More than two hours had elapsed when she started from her reverie and exclaimed, "Why, bless me ! I have hung his key on the nail !"

Just then, the window of her box opened, a hand passed through the opening, took the key and stand, and lighted the taper at the candle which was burning.

The portress raised her eyes; she was transfixed with astonishment; a cry rose to her lips, but she could not give it utterance.

She knew the hand, the arm, the coat-sleeve.

It was M. Madeleine.

She was speechless for some seconds; thunderstruck, as she said herself, afterwards, in giving her account of the affair.

"My God! Monsieur Mayor!" she exclaimed, “I thought you were

She stopped; the end of her sentence would not have been respectful to the beginning. To her, Jean Valjean was still Monsieur the Mayor.

He completed her thought.

"In prison," said he.

"I was there; I broke a bar from a window, let myself fall from the top of a roof, and here I am. I am going to my room; go for Sister Simplice. She is doubtless beside this poor woman."

The old servant hastily obeyed.

He gave her no caution, very sure she would guard him better than he would guard himself.

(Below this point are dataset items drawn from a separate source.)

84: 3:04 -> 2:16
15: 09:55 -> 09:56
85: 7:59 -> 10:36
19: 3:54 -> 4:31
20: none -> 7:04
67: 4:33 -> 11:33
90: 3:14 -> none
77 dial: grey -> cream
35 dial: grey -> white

It has never been known how he had succeeded in gaining entrance into the court-yard without opening the carriage door. He had, and always carried about him a pass-key which opened a little side door, but he must have been searched, and this taken from him. This point is not yet cleared up.

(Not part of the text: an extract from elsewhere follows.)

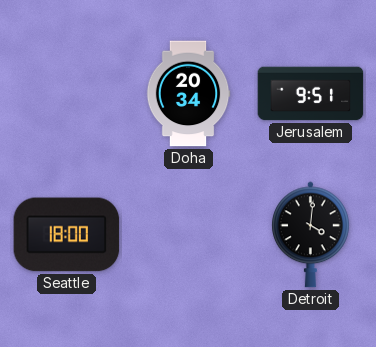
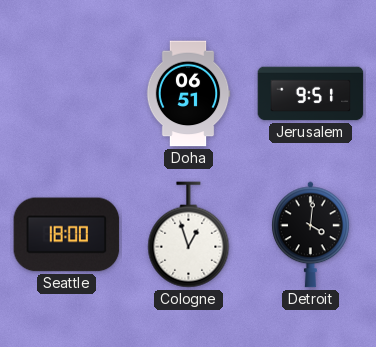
Doha: 20:34 -> 06:51
Cologne: none -> 12:57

He ascended the staircase which led to his room. On reaching the top, he left his taper stand on the upper stair, opened his door with little noise, felt his way to the window and closed the shutter, then came back, took his taper, and went into the chamber.

The precaution was not useless; it will be remembered that his window could be seen from the street.

He cast a glance about him, over his table, his chair, his bed, which had not been slept in for three days. There remained no trace of the disorder of the night before the last. The portress had "put the room to rights." Only, she had picked up from the ashes, and laid in order on the table, the ends of the loaded stick, and the forty-sous piece, blackened by the fire.

He took a sheet of paper and wrote: These are the ends of my loaded stick and the forty-sous piece stolen from Little Gervais, of which I spoke at the Court of Assizes; then placed the two bits of iron and the piece of silver on the sheet in such a way that it would be the first thing perceived on entering the room. He took from the wardrobe an old shirt which he tore into several pieces and in which he packed the two silver candlesticks. In all this there was neither haste nor agitation. And even while packing the Bishop's candlesticks, he was eating a piece of black bread. It was possibly prison bread, which he had brought away in escaping.

This has been established by crumbs of bread found on the floor of the room, when the Court afterwards ordered a search.